Toast the pine nuts: Heat a large non-stick pan over medium heat. Add the pine nuts to the dry pan. Cook, stirring often, until golden and toasted, 3-4 min. (TIP: Keep your eye on them so they don't burn!) Transfer to a plate.


Fry the polenta: Heat the same pan over medium-high heat. Add a drizzle of oil, then the sliced polenta. Cook until golden-brown, 5-6 min per side. Transfer to a plate and cover to keep warm.


Start the mushroom gravy: Add the butter, shallots, thyme and garlic to the pan. Cook until softened, 2-3 min. Add the mushrooms. Cook, stirring often, until golden-brown, 7-8 min.

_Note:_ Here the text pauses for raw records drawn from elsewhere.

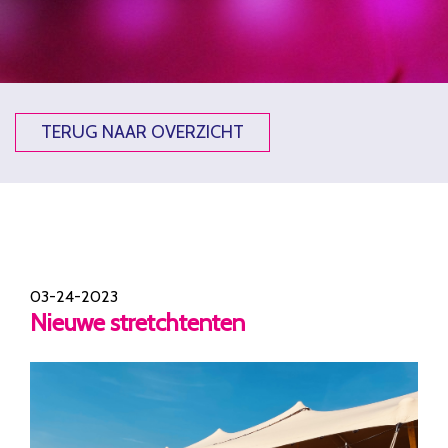
TERUG NAAR OVERZICHT
03-24-2023
Nieuwe stretchtenten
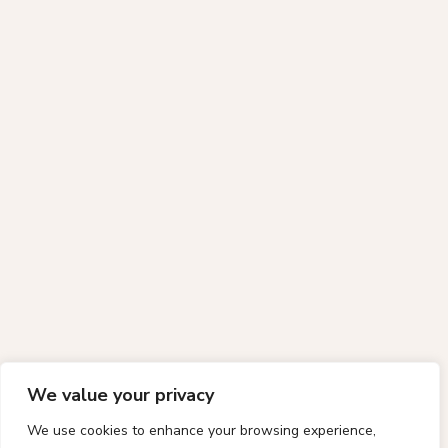
We value your privacy
We use cookies to enhance your browsing experience,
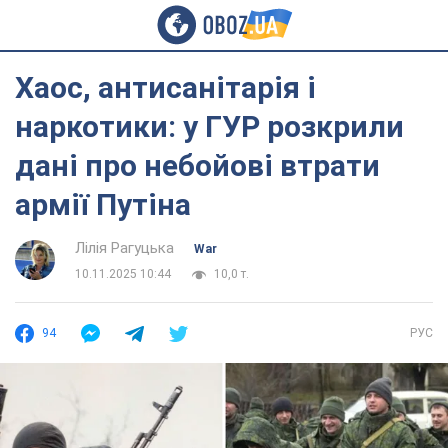
Хаос, антисанітарія і
наркотики: у ГУР розкрили
дані про небойові втрати
армії Путіна
Лілія Рагуцька
War
10.11.2025 10:44
10,0 т.
94
РУС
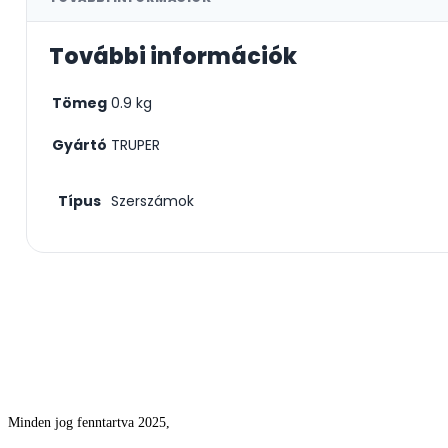
További információk
Tömeg
0.9 kg
Gyártó
TRUPER
Típus
Szerszámok
Csodás kertek vízpazarlás nélkül
Minden jog fenntartva 2025,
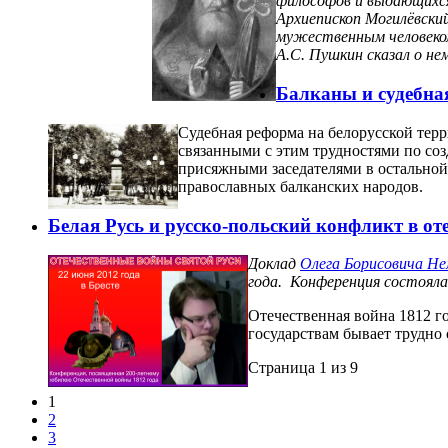
философов и выдающихс
Архиепископ Могилёвский
мужественным человеко
А.С. Пушкин сказал о н
Балканы и судебная
Судебная реформа на белорусской тер
связанными с этим трудностями по соз
присяжными заседателями в остально
православных балканских народов.
Белая Русь и русско-польский конфликт в от
Доклад
Олега Борисовича Не
года. Конференция состоялас
Отечественная война 1812 
государствам бывает трудно 
Страница 1 из 9
1
2
3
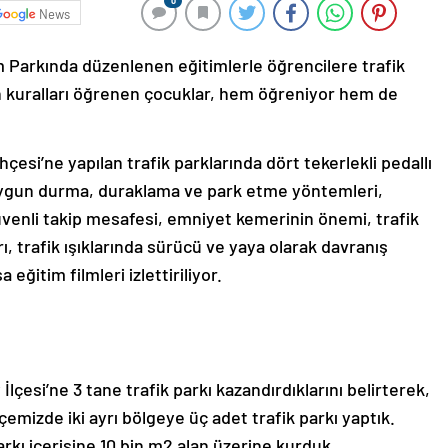
0
News
 Parkında düzenlenen eğitimlerle öğrencilere trafik
ndan kuralları öğrenen çocuklar, hem öğreniyor hem de
çesi’ne yapılan trafik parklarında dört tekerlekli pedallı
na uygun durma, duraklama ve park etme yöntemleri,
venli takip mesafesi, emniyet kemerinin önemi, trafik
rı, trafik ışıklarında sürücü ve yaya olarak davranış
 eğitim filmleri izlettiriliyor.
si’ne 3 tane trafik parkı kazandırdıklarını belirterek,
emizde iki ayrı bölgeye üç adet trafik parkı yaptık.
kı içerisine 10 bin m2 alan üzerine kurduk.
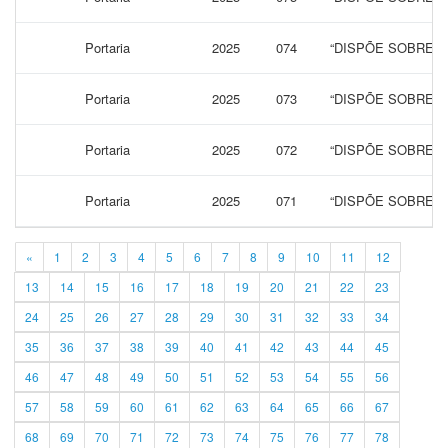
Portaria
2025
074
“DISPÕE SOBRE A
Portaria
2025
073
“DISPÕE SOBRE 
Portaria
2025
072
“DISPÕE SOBRE N
Portaria
2025
071
“DISPÕE SOBRE N
«
1
2
3
4
5
6
7
8
9
10
11
12
13
14
15
16
17
18
19
20
21
22
23
24
25
26
27
28
29
30
31
32
33
34
35
36
37
38
39
40
41
42
43
44
45
46
47
48
49
50
51
52
53
54
55
56
57
58
59
60
61
62
63
64
65
66
67
68
69
70
71
72
73
74
75
76
77
78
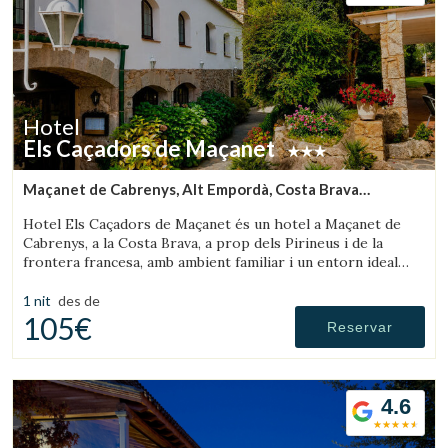
Hotel
Els Caçadors de Maçanet
Maçanet de Cabrenys, Alt Empordà, Costa Brava
(31.253801830174km de Olot)
Hotel Els Caçadors de Maçanet és un hotel a Maçanet de
Cabrenys, a la Costa Brava, a prop dels Pirineus i de la
frontera francesa, amb ambient familiar i un entorn ideal
per a senderisme i excursions.
1 nit
des de
105€
Reservar
4.6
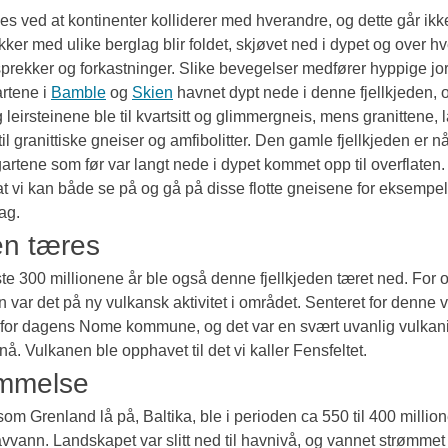
es ved at kontinenter kolliderer med hverandre, og dette går ikke
akker med ulike berglag blir foldet, skjøvet ned i dypet og over h
rekker og forkastninger. Slike bevegelser medfører hyppige jor
rtene i 
Bamble
 og 
Skien
 havnet dypt nede i denne fjellkjeden,
leirsteinene ble til kvartsitt og glimmergneis, mens granittene,
l granittiske gneiser og amfibolitter. Den gamle fjellkjeden er nå 
gartene som før var langt nede i dypet kommet opp til overflaten. 
at vi kan både se på og gå på disse flotte gneisene for eksempel
ag.
en tæres
ste 300 millionene år ble også denne fjellkjeden tæret ned. For 
en var det på ny vulkansk aktivitet i området. Senteret for denne 
for dagens Nome kommune, og det var en svært uvanlig vulkan
 nå. Vulkanen ble opphavet til det vi kaller Fensfeltet.
mmelse
som Grenland lå på, Baltika, ble i perioden ca 550 til 400 million
vann. Landskapet var slitt ned til havnivå, og vannet strømmet i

Make the salad: Meanwhile, in a medium bowl, whisk a drizzle of oil with 1/2 bottle vinegar. Season with salt and pepper. Toss in the arugula and pine nuts.


Finish the mushroom gravy: Add the broth concentrate and 1/3 cup water to the mushrooms. Bring to a boil, then remove the pan from the heat and stir in the sour cream. Season with salt and pepper.


Finish and serve: Plate the polenta cakes and drizzle with the mushroom gravy. Sprinkle with Parmesan cheese. Serve the arugula salad on the side and enjoy!